WHAT THE EXERCISE ASKS >> Update the items from their start through the line containing "Ha soccorso Israele, suo servo, *", both ends included, by changing "Sustainability" to "Environment" and leaving everything else unchanged. Return only those lines.

—————

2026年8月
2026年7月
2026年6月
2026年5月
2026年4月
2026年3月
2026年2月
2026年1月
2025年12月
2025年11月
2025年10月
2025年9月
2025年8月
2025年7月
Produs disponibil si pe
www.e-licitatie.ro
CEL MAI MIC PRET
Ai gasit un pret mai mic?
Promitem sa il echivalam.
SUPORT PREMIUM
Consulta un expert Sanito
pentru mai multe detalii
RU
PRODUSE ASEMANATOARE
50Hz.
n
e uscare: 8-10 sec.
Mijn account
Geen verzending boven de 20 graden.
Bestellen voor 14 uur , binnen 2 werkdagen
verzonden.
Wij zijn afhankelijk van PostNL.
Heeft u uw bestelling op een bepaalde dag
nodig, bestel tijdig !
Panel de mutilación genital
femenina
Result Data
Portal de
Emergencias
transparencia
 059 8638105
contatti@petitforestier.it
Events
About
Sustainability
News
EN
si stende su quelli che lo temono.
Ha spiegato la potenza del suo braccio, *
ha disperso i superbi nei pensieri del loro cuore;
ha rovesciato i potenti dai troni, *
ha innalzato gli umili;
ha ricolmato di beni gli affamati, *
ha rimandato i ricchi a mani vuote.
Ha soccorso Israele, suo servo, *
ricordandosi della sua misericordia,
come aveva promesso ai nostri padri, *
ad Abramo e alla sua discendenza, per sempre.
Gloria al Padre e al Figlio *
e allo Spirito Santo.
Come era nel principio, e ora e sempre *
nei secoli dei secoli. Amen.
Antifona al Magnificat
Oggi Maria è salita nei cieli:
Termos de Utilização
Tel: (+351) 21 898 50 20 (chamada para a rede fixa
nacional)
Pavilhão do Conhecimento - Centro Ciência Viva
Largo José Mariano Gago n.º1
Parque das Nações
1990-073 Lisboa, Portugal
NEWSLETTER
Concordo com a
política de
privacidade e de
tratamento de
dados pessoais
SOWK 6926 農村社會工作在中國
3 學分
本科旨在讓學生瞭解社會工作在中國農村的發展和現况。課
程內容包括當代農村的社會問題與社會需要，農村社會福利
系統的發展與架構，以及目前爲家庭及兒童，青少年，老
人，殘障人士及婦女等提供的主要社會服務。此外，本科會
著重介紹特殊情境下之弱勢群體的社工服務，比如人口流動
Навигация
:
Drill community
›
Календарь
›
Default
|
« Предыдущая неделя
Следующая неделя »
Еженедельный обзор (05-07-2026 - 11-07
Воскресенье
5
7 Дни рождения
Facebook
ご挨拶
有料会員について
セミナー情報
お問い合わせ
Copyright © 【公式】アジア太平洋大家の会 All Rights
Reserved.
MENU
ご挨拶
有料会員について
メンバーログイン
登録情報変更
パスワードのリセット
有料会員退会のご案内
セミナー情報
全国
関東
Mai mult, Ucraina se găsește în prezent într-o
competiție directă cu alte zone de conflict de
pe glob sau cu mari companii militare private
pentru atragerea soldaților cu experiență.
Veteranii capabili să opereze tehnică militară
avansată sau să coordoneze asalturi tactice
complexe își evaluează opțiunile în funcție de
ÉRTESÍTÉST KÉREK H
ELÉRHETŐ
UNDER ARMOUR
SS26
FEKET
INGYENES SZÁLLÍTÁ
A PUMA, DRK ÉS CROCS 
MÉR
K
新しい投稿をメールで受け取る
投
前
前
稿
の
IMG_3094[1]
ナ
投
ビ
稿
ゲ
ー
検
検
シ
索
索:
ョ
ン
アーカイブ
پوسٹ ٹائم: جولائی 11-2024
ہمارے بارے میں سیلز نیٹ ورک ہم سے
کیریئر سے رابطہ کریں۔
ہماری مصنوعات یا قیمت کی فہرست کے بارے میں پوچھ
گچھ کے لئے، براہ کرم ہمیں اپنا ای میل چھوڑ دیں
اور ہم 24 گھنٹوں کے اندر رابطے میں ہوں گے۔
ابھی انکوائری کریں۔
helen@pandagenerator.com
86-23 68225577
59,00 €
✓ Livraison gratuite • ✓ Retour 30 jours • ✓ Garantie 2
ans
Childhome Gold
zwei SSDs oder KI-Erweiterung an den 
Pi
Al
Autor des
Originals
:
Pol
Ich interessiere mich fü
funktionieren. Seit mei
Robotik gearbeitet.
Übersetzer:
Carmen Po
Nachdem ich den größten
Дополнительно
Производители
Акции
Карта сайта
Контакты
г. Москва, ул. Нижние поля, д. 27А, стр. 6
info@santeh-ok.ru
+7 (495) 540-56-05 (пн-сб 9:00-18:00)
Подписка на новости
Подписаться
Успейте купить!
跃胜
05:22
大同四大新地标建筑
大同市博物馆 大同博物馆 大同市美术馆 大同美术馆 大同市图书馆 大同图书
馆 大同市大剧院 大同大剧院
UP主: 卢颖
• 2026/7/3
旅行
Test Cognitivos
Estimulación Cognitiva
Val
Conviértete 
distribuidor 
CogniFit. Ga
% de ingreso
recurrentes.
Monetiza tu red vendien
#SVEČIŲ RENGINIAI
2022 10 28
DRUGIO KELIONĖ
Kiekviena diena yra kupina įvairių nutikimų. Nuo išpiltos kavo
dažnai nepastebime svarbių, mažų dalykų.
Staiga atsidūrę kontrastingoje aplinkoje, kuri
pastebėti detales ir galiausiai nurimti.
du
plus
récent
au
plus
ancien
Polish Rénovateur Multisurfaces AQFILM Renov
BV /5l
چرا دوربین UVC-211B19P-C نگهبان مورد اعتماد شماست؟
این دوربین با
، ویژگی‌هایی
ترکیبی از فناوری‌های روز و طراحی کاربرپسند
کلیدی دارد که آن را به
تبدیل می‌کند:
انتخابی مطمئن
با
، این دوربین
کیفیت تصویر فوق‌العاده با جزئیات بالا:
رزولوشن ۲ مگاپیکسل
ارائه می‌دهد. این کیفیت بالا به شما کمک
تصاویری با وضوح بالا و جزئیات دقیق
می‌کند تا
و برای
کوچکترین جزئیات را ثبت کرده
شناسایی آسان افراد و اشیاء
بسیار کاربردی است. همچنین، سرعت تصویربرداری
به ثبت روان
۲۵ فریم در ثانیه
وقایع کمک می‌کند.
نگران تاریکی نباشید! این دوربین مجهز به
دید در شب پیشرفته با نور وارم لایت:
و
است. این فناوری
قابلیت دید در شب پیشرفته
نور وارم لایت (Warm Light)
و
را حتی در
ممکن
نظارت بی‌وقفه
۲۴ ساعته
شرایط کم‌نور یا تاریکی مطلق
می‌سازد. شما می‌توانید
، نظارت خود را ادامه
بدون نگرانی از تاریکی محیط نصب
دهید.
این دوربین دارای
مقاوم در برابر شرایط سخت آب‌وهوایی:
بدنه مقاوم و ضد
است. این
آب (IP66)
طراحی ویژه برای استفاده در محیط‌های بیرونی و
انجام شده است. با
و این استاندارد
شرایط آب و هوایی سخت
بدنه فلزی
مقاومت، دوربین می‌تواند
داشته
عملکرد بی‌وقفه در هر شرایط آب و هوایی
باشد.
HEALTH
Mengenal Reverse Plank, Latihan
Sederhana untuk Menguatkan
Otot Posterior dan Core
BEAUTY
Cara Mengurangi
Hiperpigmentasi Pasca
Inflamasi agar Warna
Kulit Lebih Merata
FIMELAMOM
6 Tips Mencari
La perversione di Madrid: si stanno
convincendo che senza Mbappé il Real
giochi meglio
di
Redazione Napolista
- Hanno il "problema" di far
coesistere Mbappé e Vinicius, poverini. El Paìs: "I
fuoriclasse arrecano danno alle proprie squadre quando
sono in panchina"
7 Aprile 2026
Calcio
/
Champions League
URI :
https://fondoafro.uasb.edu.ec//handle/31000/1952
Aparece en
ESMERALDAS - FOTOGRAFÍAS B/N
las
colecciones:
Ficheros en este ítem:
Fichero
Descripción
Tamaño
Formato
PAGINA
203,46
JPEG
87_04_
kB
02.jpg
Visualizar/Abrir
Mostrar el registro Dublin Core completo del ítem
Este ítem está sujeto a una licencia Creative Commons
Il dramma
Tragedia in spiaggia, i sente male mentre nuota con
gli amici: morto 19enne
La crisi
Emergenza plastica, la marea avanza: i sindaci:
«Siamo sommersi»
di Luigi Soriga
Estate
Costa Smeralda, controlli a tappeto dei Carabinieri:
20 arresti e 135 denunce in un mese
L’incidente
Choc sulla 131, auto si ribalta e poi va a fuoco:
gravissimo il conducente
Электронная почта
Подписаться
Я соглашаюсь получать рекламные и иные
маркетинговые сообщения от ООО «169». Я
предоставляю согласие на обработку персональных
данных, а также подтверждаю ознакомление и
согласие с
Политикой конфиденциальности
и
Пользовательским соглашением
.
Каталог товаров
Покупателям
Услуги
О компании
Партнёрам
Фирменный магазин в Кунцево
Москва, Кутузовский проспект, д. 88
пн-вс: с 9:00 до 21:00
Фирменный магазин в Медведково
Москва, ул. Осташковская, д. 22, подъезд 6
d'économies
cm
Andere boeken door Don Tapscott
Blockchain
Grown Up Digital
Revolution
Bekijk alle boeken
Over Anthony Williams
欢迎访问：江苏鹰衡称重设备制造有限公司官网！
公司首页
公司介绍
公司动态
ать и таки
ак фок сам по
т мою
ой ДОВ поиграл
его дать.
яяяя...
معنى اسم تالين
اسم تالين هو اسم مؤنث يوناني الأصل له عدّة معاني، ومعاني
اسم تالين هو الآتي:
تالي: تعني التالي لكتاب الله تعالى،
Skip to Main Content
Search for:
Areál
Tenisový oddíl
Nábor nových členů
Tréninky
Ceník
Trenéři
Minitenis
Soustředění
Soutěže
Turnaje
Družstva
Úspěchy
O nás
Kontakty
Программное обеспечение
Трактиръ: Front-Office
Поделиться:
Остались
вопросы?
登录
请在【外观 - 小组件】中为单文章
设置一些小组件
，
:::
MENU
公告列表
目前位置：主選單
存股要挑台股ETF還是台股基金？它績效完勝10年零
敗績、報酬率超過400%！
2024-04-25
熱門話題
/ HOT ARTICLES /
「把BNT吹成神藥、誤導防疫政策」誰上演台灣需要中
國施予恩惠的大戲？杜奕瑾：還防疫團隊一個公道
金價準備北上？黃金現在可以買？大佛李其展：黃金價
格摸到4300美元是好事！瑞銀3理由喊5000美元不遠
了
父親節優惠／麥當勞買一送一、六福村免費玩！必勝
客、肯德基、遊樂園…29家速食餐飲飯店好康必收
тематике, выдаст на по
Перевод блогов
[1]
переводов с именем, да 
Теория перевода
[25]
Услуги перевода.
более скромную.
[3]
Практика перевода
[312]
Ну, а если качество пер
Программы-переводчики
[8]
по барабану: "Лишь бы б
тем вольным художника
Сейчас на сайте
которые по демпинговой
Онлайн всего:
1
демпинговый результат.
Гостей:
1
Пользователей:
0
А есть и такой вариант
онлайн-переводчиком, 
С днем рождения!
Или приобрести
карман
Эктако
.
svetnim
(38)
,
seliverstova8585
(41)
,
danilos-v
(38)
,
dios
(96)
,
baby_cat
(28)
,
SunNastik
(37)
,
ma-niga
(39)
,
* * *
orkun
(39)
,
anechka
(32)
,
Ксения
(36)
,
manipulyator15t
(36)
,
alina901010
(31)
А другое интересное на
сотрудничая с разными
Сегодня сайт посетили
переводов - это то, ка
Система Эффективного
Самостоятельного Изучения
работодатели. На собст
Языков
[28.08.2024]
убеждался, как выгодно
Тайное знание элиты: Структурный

—————

EXERCISE SOLUTION >>
2026年8月
2026年7月
2026年6月
2026年5月
2026年4月
2026年3月
2026年2月
2026年1月
2025年12月
2025年11月
2025年10月
2025年9月
2025年8月
2025年7月
Produs disponibil si pe
www.e-licitatie.ro
CEL MAI MIC PRET
Ai gasit un pret mai mic?
Promitem sa il echivalam.
SUPORT PREMIUM
Consulta un expert Sanito
pentru mai multe detalii
RU
PRODUSE ASEMANATOARE
50Hz.
n
e uscare: 8-10 sec.
Mijn account
Geen verzending boven de 20 graden.
Bestellen voor 14 uur , binnen 2 werkdagen
verzonden.
Wij zijn afhankelijk van PostNL.
Heeft u uw bestelling op een bepaalde dag
nodig, bestel tijdig !
Panel de mutilación genital
femenina
Result Data
Portal de
Emergencias
transparencia
 059 8638105
contatti@petitforestier.it
Events
About
Environment
News
EN
si stende su quelli che lo temono.
Ha spiegato la potenza del suo braccio, *
ha disperso i superbi nei pensieri del loro cuore;
ha rovesciato i potenti dai troni, *
ha innalzato gli umili;
ha ricolmato di beni gli affamati, *
ha rimandato i ricchi a mani vuote.
Ha soccorso Israele, suo servo, *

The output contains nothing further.